In comments submitted to the DOL the AHC focused on the parts of the proposed rule that it believes are overly broad, such as prohibitions on workers under 16 herding livestock on horseback or foot in confined spaces and engaging in most common animal husbandry practices. The AHC also highlighted the special role young people play in the horse community and raised concerns regarding new limitations on the parental exemption that could impact family farms and ranches. The complete AHC comments can be found on the AHC’s website at http://www.horsecouncil.org/sites/default/files/AHC%20%20Comments%20Child%20Labor%20Regulations_0.pdf
“Members of the horse community do not employ young people simply because they need workers. In most instances, they employ young people to give them the same opportunities they had to learn and do something they love,” said AHC Legislative Director Ben Pendergrass. “Young people don’t go to work on horse farms and ranches only for a pay check, but because of a desire to learn about and be around horses and to follow the traditions of their families. This experience often leads to later careers as veterinarians, horse trainers, breeders and farriers or other agricultural pursuits. This proposed rule would deny most young people such an experience. ”

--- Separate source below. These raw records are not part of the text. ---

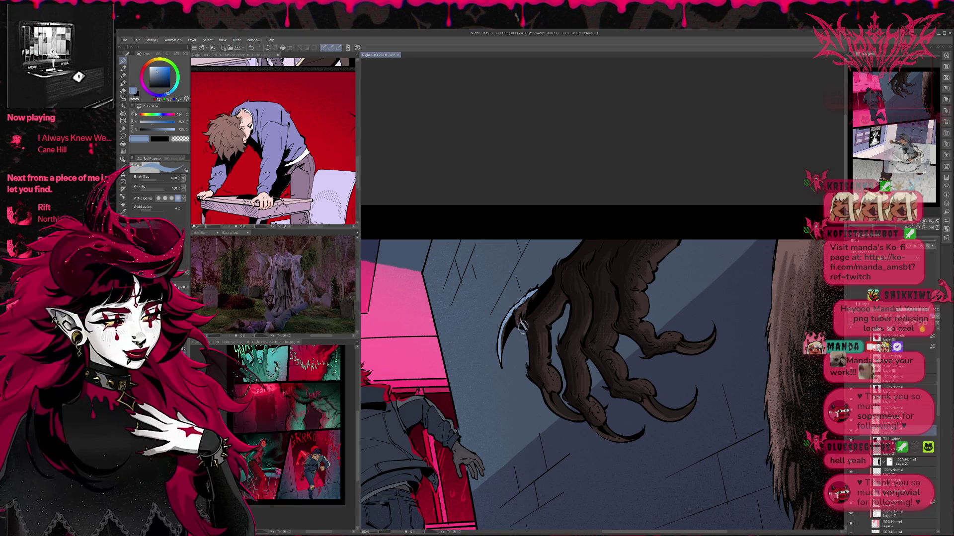
pyautogui.moveTo(523, 326); pyautogui.dragTo(591, 232)
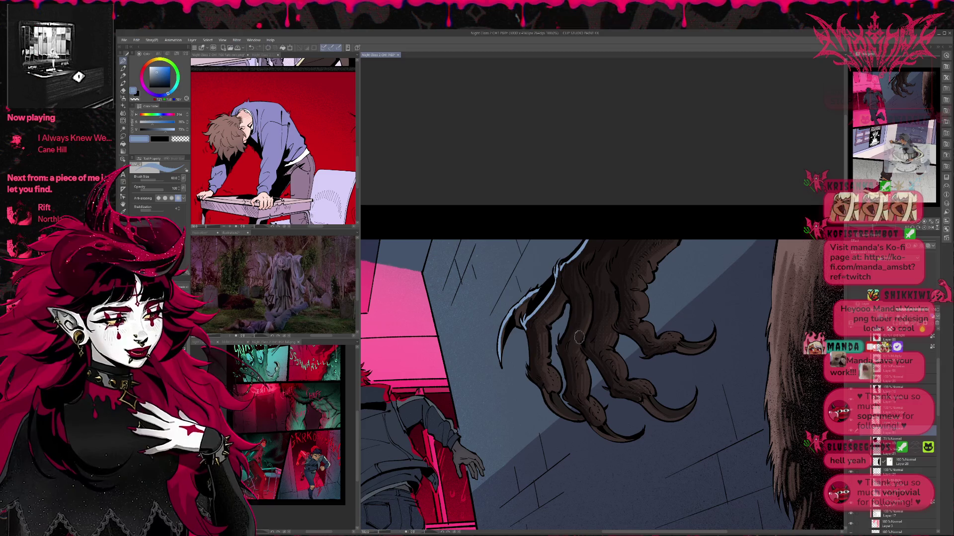
pyautogui.moveTo(526, 332); pyautogui.dragTo(536, 390)
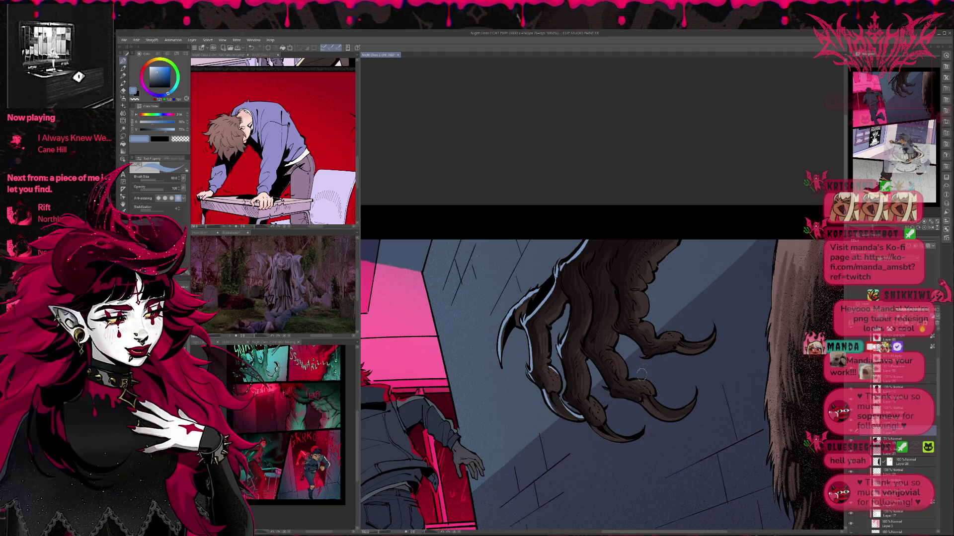
pyautogui.moveTo(642, 382); pyautogui.dragTo(651, 388)
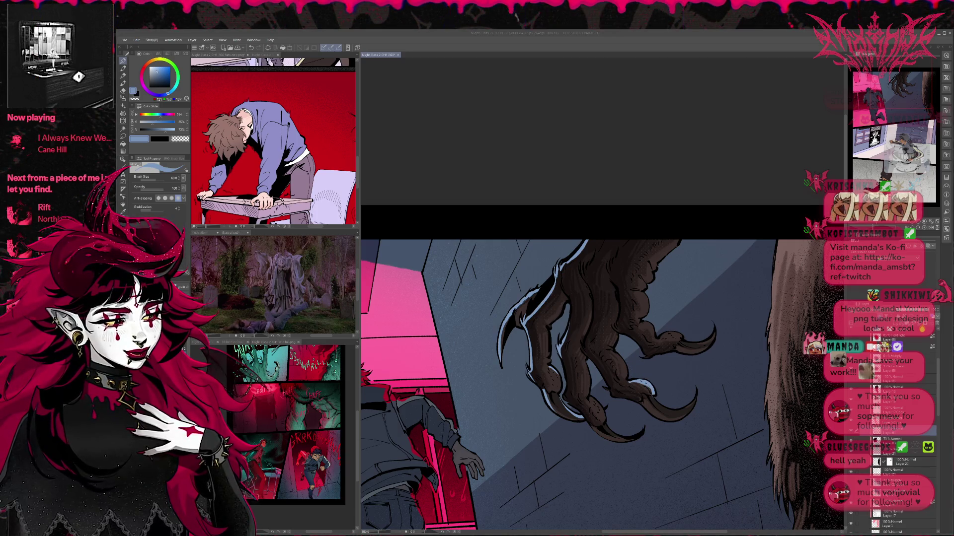
pyautogui.press('ctrl+z')
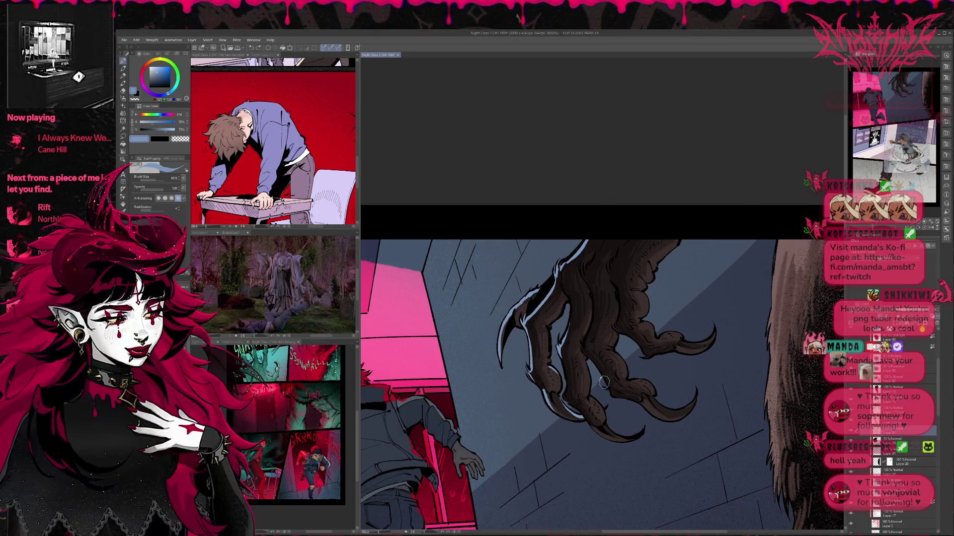
pyautogui.moveTo(609, 395); pyautogui.dragTo(692, 419)
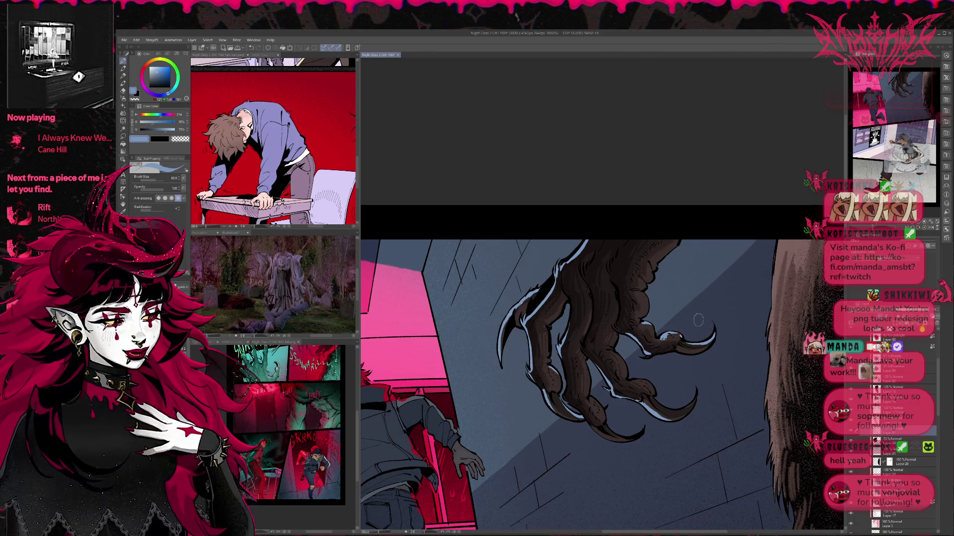
pyautogui.scroll(-2, 690, 328)
# Step: Draw light blue highlights under a talon tip and along the claw's knuckles
pyautogui.moveTo(632, 381); pyautogui.dragTo(669, 383)
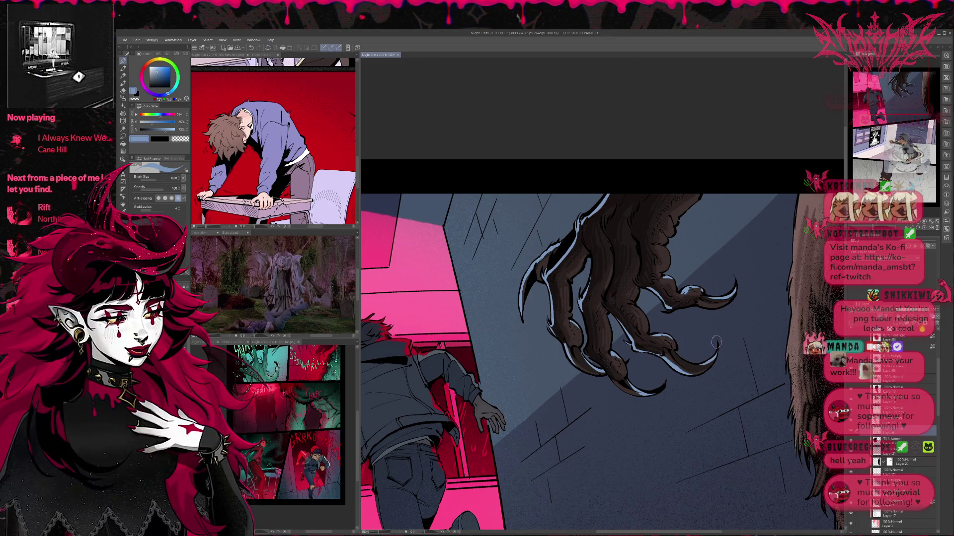
pyautogui.scroll(1, 697, 340)
pyautogui.scroll(1, 698, 340)
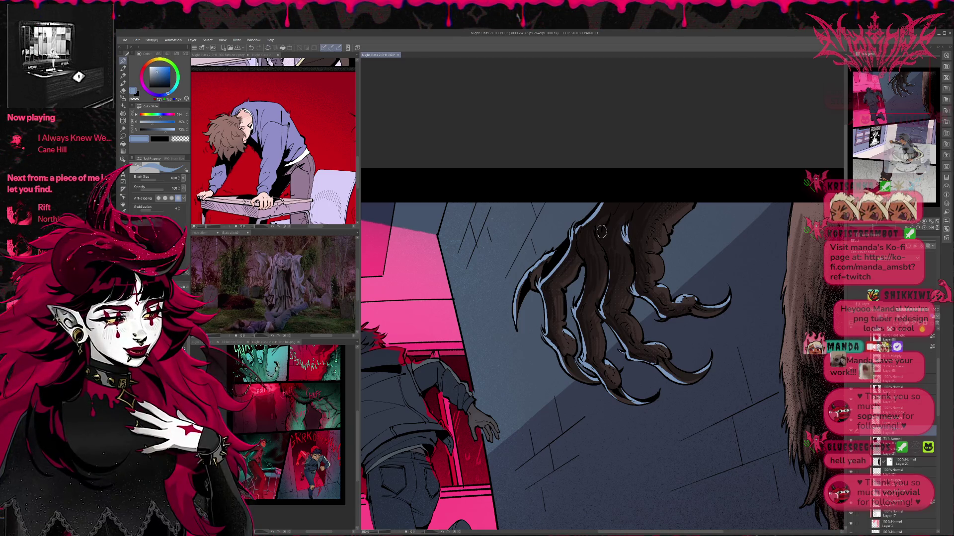
pyautogui.moveTo(602, 226)
pyautogui.mouseDown()
pyautogui.moveTo(613, 206)
pyautogui.moveTo(596, 208)
pyautogui.moveTo(581, 243)
pyautogui.moveTo(611, 190)
pyautogui.moveTo(630, 223)
pyautogui.mouseUp()
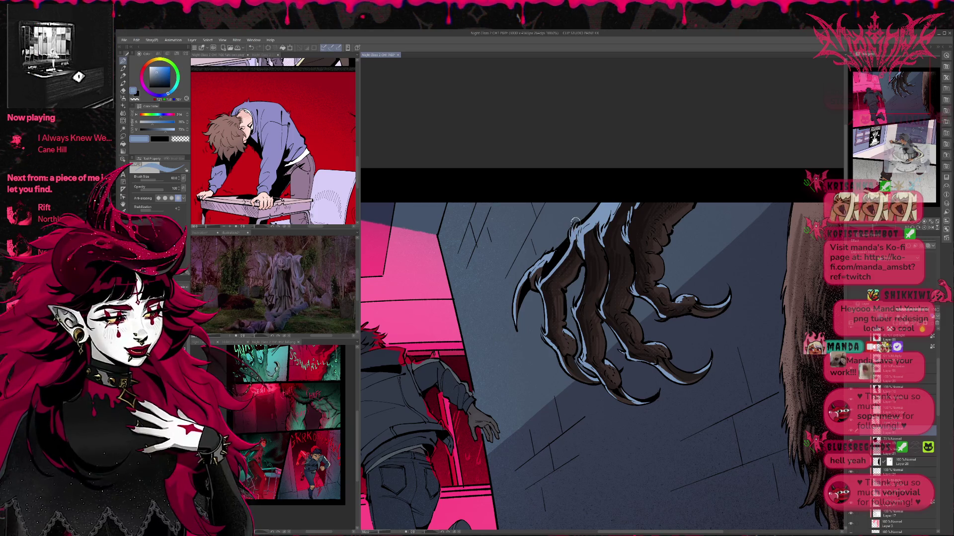
# Step: Preview the claw as a flat black silhouette and test an erase, undoing it
pyautogui.press('e')
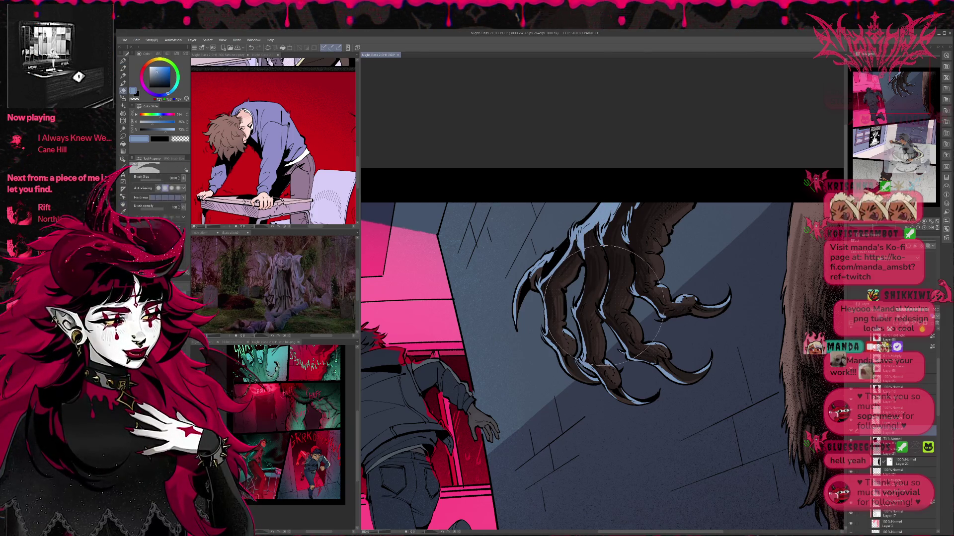
pyautogui.press('p')
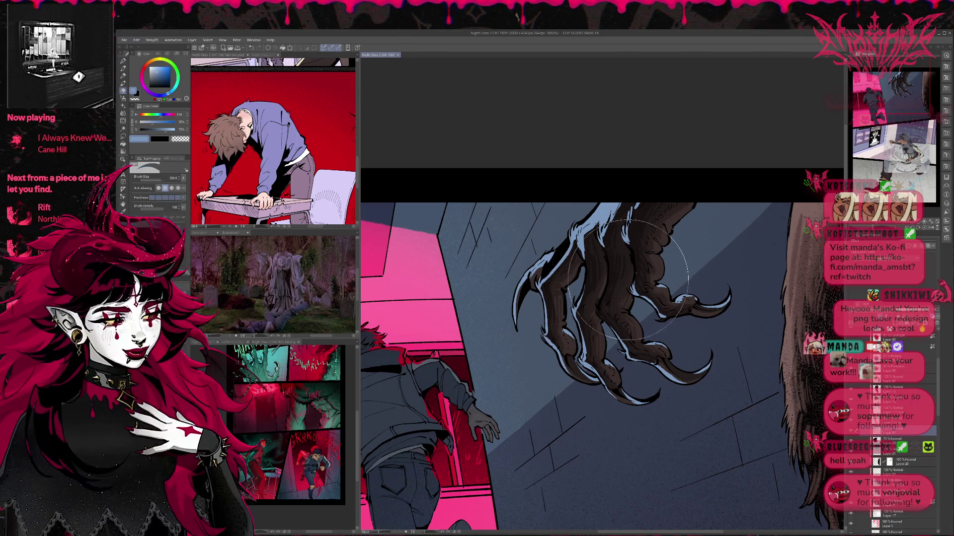
pyautogui.moveTo(640, 305)
pyautogui.mouseDown()
pyautogui.moveTo(630, 296)
pyautogui.moveTo(642, 288)
pyautogui.mouseUp()
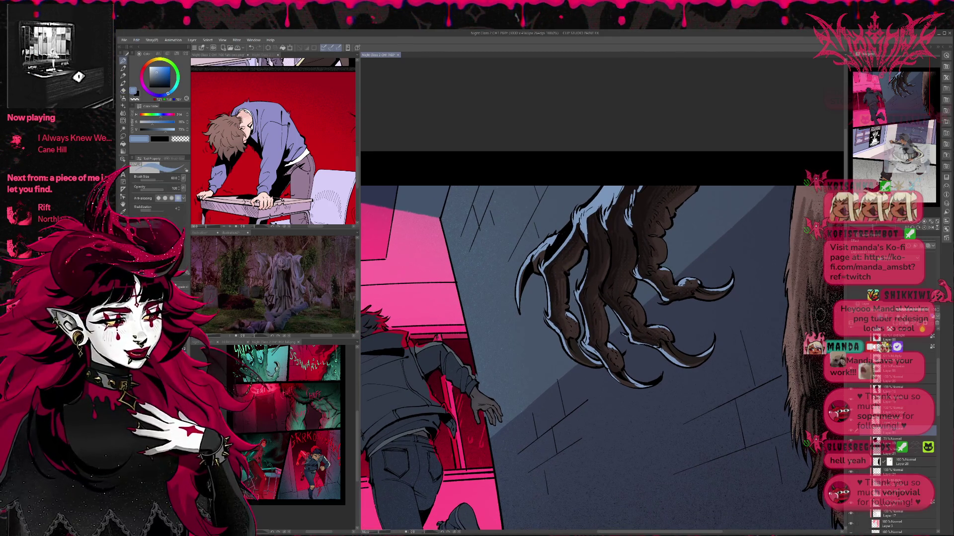
pyautogui.click(892, 440)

The AHC urged the DOL to revisit the proposed rule after reviewing comments from the agricultural community and either retain existing regulations, or propose a rule that recognizes the original Congressional intent that youth be able to productively work in agriculture with adequate protections.
“This proposed rule is not acceptable to the agricultural community. Right now a bipartisan group of Senators and Congressmen are asking the DOL to withdraw this rule and start over or keep existing regulations,” said Hickey. “We support their efforts and urge all members of the horse community to contact their members of Congress and let them know they oppose this DOL proposed rule.”